Grocery Shopping On Campus

The days of making a trip down to the Sasamat Safeway for my fortnightly four-litre jug of milk are over; having moved off-campus, it seems I’m going to be doing most of my shopping on it.

This is for several reasons:

(a) Getting from home to place-that-sells-food without a car requires me to take two buses (or one bus and walk quite far). I believe in direct routes. And minimal walking when burdened with a week’s worth of groceries, i.e. the jug of milk + other items.

(b) I’ve discovered that Canadian vegetables are like their cookies: Very Big. I can only consume one vegetable per week since I only dine on it. (I eat toast for breakfast and lunch at the SUB with my leftover money from last year’s meal plan.) I prefer not to take a special half-hour trip to buy a single vegetable those weeks I don’t need milk and eggs.

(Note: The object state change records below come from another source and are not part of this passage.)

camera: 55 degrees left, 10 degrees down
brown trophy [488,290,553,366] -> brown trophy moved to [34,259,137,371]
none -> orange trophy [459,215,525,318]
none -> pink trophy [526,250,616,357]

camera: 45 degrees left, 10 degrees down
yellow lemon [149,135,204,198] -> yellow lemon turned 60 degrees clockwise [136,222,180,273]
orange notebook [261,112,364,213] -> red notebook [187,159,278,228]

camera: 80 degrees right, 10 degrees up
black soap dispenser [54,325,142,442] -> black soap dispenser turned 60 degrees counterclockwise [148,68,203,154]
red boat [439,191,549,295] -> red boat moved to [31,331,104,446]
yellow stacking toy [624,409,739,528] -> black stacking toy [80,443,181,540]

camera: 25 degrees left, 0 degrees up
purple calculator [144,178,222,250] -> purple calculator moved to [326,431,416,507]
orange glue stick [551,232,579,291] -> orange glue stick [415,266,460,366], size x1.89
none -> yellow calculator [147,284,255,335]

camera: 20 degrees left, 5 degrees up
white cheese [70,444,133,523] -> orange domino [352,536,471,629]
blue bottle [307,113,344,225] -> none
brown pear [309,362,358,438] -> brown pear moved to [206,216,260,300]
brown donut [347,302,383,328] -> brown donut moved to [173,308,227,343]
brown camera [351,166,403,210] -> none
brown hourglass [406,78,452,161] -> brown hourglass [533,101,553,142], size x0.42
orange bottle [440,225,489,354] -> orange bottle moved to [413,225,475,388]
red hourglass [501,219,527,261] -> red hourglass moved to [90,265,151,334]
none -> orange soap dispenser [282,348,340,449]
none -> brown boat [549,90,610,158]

(c) My vegetable tends to die halfway through the week. (Correction: My vegetable tends to wither and stop being fresh halfway through the week. I realize it’s already quite dead.) And I only have time to go grocery-shopping over the weekends.

So instead, I have found places on-campus where I can buy my beloved groceries while I’m in school, thus killing two birds with one stone (what a brutal metaphor):

Sprouts in the SUB Basement is a student volunteer-run fresh-produce store that also offers baked goods, freshly-made soup and other interesting organic items, including one of my favourite chocolates ever. They sell vegetables from the UBC Farm, a place I love and support, and have the added advantage of being organic. Not being a varsity athlete, I figure I can afford to spend the extra dosh on organic food. To be honest, I’m not sure how much more expensive it is compared to conventional foods from Safeway, but my budget isn’t hurting yet. Plus since the portions aren’t quite as insanely huge, I can buy something fresh and different mid-week. Yay variety!

The Specialty Food Store in the Village whose name I don’t actually know is a gem of a place. It has the oddest variety of fruits, vegetables, organic substances, packaged items, Asian foods and seasonings… I’ll admit the Asian foods and seasonings have me. This will save me a trip to T&T whenever I’m looking for something the least bit homey.

The UBC Farm runs Saturday markets which, alas, I have not yet gone to or am likely to this year. The Farm is unfortunately less easy to access without a car, and no longer living on campus, it becomes even more difficult to get from here to there. I believe there’s another farm market nearer me right now than UBC. But I highly encourage any food-lovers to go check it out, tell me what you think of it and whether it’s as good as I always hope it will be. Perhaps next year I shall be able to make it out there — unless UBC does the cruel thing of selling the land and turning it into property housing, thus bringing an end to the last working farm in Vancouver and forevermore removing all chances of there ever being a farm again.